Sewer overflow and stormwater reuse: Municipalities and public entities are eligible for $50 million in storm water control and infrastructure. This includes green infrastructure investments and water re-use technologies.
Water infrastructure and workforce investment: Community based organizations and public works departments can use funds to align water and wastewater utility workforce recruitment efforts, training programs, retention efforts, and community resources.
The IIJA will “scale up existing, successful programs” to distribute the billions of dollars in water infrastructure financing. These programs include the Environmental Protection Agency’s Drinking Water State Revolving Fund and Water Infrastructure Finance and Innovation Act (WIFIA) loans to improve the quality of the nation’s drinking water and will be used to help modernize water infrastructure systems.
Rather than creating a new program, similar to what was done with the Low-Income Household Water Assistance Program (LIHWAP), these financing vehicles have been used for years. This will decrease the friction of distributing funds to water utilities and local municipalities and improve the efficiency in which capital can be deployed – allowing water utilities to focus on implementing these programs. Additionally, it gives the local stakeholders the ability to use the funding in a way that best fits their system’s needs to ensure safe drinking water and improve water quality infrastructure.
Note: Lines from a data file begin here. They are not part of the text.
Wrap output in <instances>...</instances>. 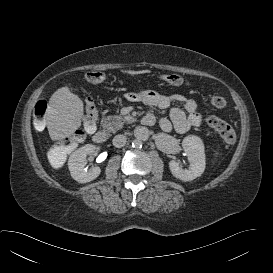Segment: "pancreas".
Instances as JSON below:
<instances>
[{"label":"pancreas","mask_w":273,"mask_h":273,"mask_svg":"<svg viewBox=\"0 0 273 273\" xmlns=\"http://www.w3.org/2000/svg\"><path fill=\"white\" fill-rule=\"evenodd\" d=\"M133 121L134 119L131 117L123 118L119 115H112L102 121V126L107 132L114 133L123 128L124 123H132Z\"/></svg>","instance_id":"cf45deb5"}]
</instances>
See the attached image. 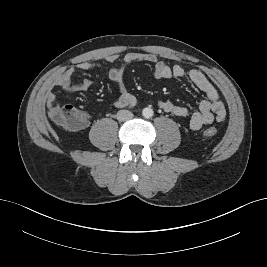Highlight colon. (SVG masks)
Returning <instances> with one entry per match:
<instances>
[{"mask_svg":"<svg viewBox=\"0 0 267 267\" xmlns=\"http://www.w3.org/2000/svg\"><path fill=\"white\" fill-rule=\"evenodd\" d=\"M54 121L67 130H78L83 124V119L81 115L72 107H64L60 109ZM204 136L213 137L216 135L215 128H207L203 131Z\"/></svg>","mask_w":267,"mask_h":267,"instance_id":"5ec220e1","label":"colon"}]
</instances>
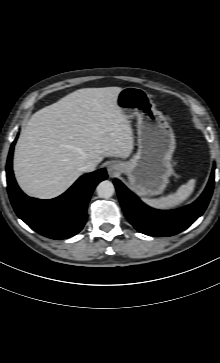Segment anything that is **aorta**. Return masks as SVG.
<instances>
[{
	"label": "aorta",
	"instance_id": "1",
	"mask_svg": "<svg viewBox=\"0 0 220 363\" xmlns=\"http://www.w3.org/2000/svg\"><path fill=\"white\" fill-rule=\"evenodd\" d=\"M96 191L99 197L108 199L113 196L115 187L111 181L104 180L98 184Z\"/></svg>",
	"mask_w": 220,
	"mask_h": 363
}]
</instances>
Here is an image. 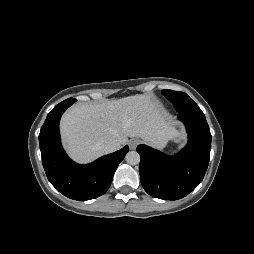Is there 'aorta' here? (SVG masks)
<instances>
[{
  "instance_id": "aorta-1",
  "label": "aorta",
  "mask_w": 254,
  "mask_h": 254,
  "mask_svg": "<svg viewBox=\"0 0 254 254\" xmlns=\"http://www.w3.org/2000/svg\"><path fill=\"white\" fill-rule=\"evenodd\" d=\"M126 162L130 165H137L140 162V155L137 151H129L126 154Z\"/></svg>"
}]
</instances>
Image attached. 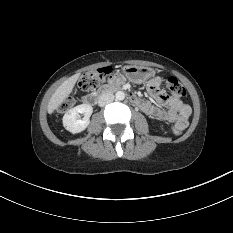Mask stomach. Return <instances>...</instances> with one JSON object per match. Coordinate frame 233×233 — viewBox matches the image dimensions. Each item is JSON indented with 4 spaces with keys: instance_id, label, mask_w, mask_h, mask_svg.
<instances>
[{
    "instance_id": "1",
    "label": "stomach",
    "mask_w": 233,
    "mask_h": 233,
    "mask_svg": "<svg viewBox=\"0 0 233 233\" xmlns=\"http://www.w3.org/2000/svg\"><path fill=\"white\" fill-rule=\"evenodd\" d=\"M126 78L134 83H142L155 75V70L149 67L127 65L122 68Z\"/></svg>"
}]
</instances>
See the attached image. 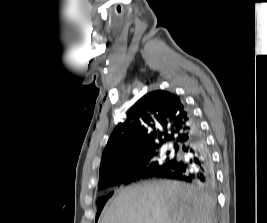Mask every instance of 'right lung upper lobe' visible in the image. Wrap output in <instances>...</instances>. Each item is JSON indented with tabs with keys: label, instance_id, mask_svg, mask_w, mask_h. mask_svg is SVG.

The EPA has started to release details on how these funds will be distributed through the SRFs and WIFIA programs. In 2022, more than $7 billion will be funneled through state funds with the EPA promoting a focus on providing resources to disadvantaged communities, lead-free water for all, the development of lead service inventories, and remediation of forever chemicals (PFAS). These funds will be provided either as grants/principal forgiveness loans or as low interest loans.
The WIFIA program also will provide innovative financing to support public health and environmental challenges. These loans will also focus on underserved communities, supporting projects that help protect infrastructure from extreme weather events, cybersecurity, green infrastructure, and water reuse. Along with the funds specifically from the IIJA, the EPA is encouraging communities to leverage the American Rescue Plan funds, base SRF funds, Water Infrastructure Finance and Innovation Act funds, as well as opportunities through the U.S. Department of Housing and Urban Development, the U.S. Department of Agriculture, state, and local resources.
Quality, maintained, and right-sized infrastructure enables utilities to deliver clean, affordable water to customers, unlocking public health and economic benefits in communities across the U.S. – especially in those that need it the most.
Utilities will need to efficiently and effectively mobilize their workforce to seize on the benefits of the influx of funding. This will also require prioritization of the highest value system improvements and allocation of resources to execute on projects.